School of Education professor's Brain-Targeted Teaching method is subject of documentary

Learning is impossible without the brain, yet in the heated national debate over how best to improve and evaluate student performance, the brain is largely left out of the conversation. Mariale Hardiman, Ed '04 (EdD), co-founder and director of the School of Education's Neuro-Education Initiative, came to this conclusion more than a decade ago while she was principal of Baltimore's Roland Park Elementary/Middle School and completing her doctorate at Johns Hopkins. She frequently found herself attending academic conferences where neuroscientists presented the latest research on how the brain works. "There was always a teacher at the back who would raise her hand at the end and ask how she could use this in the classroom," Hardiman says. "And the researcher would say, 'Well, I don't know—that's not my field.'"

To bridge this divide, Hardiman, who is also a clinical professor at the School of Education, developed a method she calls (and has trademarked) Brain-Targeted Teaching to help educators create effective classroom instruction based on the latest understanding of how the brain processes, stores, and retrieves information. Learning is largely about repetition, but Hardiman's approach moves beyond drilling and quizzing students to present the material through multiple means, including collaborative activities and the arts.

Ramona Persaud is a believer. Two and a half years ago, the Syracuse, New York–based filmmaker was struggling to homeschool her daughter. She picked up Hardiman's book, Connecting Brain Research With Effective Teaching: The Brain-Targeted Teaching Model (R&L Education, 2001). What had been a fight became fun, she says. "I saw a huge difference in her enthusiasm, interest, and recall," Persaud says of her daughter.

She eventually decided to make a documentary film about the teaching method. Her film, Grey Matters, is in post-production and slated for completion in March 2015. The film follows three teachers as they use Hardiman's method throughout an academic year.
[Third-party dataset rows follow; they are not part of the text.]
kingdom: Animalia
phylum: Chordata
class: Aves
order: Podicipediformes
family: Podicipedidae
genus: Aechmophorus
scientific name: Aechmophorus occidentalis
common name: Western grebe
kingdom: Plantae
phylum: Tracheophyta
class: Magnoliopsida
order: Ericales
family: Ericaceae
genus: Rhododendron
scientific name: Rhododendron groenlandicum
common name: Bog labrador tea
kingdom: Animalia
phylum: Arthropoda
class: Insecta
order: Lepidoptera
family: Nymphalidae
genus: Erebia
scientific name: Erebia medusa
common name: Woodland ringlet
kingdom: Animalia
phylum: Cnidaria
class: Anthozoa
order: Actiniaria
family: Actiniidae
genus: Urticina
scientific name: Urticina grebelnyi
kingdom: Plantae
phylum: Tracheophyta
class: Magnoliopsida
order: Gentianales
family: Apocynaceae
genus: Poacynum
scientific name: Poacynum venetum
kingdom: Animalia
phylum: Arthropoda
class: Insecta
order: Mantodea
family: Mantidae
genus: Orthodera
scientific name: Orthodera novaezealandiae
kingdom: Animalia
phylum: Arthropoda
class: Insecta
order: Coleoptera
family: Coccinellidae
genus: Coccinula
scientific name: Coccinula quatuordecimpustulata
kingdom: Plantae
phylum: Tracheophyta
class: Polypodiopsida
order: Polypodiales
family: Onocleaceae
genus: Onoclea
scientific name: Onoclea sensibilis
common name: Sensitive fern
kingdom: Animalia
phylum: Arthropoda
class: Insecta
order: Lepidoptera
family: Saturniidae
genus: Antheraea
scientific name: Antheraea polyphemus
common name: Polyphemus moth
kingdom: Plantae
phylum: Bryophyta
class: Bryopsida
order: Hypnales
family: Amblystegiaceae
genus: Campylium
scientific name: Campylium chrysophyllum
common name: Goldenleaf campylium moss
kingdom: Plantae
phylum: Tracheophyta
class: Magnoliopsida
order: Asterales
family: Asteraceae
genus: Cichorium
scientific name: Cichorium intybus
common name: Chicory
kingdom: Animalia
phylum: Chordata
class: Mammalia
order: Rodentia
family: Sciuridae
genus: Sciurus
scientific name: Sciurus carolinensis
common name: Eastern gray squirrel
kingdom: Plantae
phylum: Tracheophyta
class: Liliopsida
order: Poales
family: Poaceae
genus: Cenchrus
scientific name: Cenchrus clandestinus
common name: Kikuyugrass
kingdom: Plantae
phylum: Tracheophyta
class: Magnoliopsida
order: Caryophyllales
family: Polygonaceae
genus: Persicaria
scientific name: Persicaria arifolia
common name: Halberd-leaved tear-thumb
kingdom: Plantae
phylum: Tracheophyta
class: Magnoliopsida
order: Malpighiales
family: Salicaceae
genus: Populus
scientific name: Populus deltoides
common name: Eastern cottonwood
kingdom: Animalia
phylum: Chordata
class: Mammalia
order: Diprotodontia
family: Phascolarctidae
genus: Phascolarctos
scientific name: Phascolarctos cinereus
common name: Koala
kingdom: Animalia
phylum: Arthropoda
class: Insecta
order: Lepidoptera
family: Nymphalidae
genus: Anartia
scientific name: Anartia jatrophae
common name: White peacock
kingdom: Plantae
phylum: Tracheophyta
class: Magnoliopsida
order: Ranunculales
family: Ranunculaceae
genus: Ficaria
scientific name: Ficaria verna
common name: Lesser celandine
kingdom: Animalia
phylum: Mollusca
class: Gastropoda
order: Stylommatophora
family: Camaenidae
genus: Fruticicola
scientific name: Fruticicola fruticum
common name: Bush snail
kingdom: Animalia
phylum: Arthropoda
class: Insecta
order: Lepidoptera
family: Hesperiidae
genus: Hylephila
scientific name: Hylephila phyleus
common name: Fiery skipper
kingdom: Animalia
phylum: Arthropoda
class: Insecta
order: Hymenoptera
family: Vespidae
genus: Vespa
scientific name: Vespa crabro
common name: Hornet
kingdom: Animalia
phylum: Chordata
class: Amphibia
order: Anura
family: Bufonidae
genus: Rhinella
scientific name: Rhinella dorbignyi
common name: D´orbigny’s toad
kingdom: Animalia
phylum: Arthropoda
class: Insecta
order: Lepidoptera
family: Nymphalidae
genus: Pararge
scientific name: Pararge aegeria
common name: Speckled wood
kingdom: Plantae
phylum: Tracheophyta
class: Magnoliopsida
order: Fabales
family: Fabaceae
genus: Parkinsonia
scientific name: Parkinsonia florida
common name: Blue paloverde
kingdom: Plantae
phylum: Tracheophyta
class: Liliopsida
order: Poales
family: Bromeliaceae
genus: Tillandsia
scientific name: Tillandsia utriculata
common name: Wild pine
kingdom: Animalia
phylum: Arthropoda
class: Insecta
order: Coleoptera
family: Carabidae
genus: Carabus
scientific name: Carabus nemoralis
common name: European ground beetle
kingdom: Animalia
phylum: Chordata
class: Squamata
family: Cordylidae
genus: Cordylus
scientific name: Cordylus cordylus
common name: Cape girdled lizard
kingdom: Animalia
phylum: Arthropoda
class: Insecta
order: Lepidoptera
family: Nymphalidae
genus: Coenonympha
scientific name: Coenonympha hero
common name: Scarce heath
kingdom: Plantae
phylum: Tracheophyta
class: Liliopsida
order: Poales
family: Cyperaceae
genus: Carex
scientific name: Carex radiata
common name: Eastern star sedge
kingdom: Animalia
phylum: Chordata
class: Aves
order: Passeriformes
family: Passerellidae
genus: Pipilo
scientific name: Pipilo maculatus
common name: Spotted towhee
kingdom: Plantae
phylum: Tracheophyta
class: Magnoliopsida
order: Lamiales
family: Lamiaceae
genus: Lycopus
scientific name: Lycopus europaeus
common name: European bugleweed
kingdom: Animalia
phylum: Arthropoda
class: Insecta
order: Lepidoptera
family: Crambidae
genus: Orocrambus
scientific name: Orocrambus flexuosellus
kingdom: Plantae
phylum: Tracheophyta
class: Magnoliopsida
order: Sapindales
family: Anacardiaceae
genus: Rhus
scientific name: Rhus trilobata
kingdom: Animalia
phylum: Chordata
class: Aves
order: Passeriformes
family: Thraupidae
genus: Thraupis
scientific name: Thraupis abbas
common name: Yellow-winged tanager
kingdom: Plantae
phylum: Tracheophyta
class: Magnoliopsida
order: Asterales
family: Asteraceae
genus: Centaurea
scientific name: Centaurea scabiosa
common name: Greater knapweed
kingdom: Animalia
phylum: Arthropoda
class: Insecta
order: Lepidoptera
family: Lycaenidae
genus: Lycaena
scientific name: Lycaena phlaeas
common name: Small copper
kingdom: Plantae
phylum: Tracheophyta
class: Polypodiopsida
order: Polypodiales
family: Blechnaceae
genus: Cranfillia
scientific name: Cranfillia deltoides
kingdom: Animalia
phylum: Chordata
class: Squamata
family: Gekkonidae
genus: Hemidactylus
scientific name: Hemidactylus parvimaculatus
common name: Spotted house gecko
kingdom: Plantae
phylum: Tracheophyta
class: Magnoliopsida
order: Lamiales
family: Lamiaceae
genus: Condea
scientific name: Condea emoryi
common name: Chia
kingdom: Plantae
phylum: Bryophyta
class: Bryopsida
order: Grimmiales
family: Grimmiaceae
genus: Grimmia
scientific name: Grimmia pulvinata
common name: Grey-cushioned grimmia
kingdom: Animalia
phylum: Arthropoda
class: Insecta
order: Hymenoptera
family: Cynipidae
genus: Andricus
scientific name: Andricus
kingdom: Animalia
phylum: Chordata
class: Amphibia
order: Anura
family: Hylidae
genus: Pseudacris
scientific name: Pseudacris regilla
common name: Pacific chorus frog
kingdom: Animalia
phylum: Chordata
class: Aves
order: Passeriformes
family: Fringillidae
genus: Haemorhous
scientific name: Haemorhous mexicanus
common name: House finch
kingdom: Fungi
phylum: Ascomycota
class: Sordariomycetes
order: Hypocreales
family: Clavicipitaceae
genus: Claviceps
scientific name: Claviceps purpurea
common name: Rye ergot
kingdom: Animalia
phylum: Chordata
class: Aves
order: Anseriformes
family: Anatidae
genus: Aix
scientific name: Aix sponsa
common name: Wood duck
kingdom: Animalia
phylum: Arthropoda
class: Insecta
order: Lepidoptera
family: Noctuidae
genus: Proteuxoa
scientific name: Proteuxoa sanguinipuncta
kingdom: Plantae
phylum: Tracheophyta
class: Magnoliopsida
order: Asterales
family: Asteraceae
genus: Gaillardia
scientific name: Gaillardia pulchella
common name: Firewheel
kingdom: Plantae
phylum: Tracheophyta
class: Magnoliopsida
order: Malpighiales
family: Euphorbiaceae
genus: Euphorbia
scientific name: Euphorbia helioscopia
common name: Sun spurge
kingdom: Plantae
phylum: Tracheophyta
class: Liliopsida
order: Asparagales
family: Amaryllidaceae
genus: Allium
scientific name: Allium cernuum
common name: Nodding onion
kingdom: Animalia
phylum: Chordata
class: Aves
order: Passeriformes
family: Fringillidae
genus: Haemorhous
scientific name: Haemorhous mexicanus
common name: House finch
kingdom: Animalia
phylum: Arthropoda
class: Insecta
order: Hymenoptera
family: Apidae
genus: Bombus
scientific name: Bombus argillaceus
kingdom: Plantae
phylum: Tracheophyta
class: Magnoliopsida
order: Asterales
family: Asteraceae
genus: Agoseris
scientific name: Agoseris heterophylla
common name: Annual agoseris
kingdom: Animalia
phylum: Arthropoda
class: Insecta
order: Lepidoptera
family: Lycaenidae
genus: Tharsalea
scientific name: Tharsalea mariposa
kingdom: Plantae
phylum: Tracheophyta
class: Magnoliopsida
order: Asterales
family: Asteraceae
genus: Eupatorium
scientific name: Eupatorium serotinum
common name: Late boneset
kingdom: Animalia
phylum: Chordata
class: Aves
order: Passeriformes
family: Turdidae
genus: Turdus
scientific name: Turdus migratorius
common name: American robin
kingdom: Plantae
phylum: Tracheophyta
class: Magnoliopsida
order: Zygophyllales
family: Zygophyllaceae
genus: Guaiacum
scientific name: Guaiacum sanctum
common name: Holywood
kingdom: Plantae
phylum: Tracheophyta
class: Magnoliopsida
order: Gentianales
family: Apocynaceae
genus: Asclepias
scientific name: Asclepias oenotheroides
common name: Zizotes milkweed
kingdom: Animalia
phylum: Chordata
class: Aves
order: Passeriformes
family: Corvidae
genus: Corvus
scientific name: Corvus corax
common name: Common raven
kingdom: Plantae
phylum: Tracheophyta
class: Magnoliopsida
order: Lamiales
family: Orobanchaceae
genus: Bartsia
One teaches at Hardiman's former school, one at a high school in Batavia, New York, and the third at a community college in Pennsylvania. (Hardiman appears in the film but has no other connection to it—"I've seen the trailer and it's lovely," she says.) For Persaud, whose previous documentary, It's a Different World, explored the lives of three siblings with autism, filming around 40 hours of footage in a working classroom was a challenge. Initially, the older students became reticent when the camera rolled, while the younger students became little hams. Eventually, everyone got used to the interloping lens. "It was relatively easy to stay unobtrusive since the crew consisted of just me," says Persaud. "I filmed and used a shotgun mic instead of a boom and worked as much as possible with natural light to minimize the disruption."

The film shows teachers presenting material in diverse, engaging, and "brain-friendly" ways far removed from a simple whiteboard lecture. For a geography lesson about the Panama Canal, students first walk the perimeter of the school, then cut through a hallway to return to class, bringing home how much time the canal saves. In another scene, a group of boys learns decimal places by writing pretend checks to their favorite football players.

Persaud has funded most of the film's estimated $100,000 budget herself, supplemented by nearly $3,000 raised through the crowdfunding website, Indiegogo. She plans to submit the film to high-profile film festivals, such as Sundance and the Tribeca Film Festival. But she says more modest screenings are more important. "We want to take it to every possible community town hall and library for showings before parents, teachers, school boards, and education officials across the country," Persaud says. "Education, which just seems to get hammered and hammered, needs a win."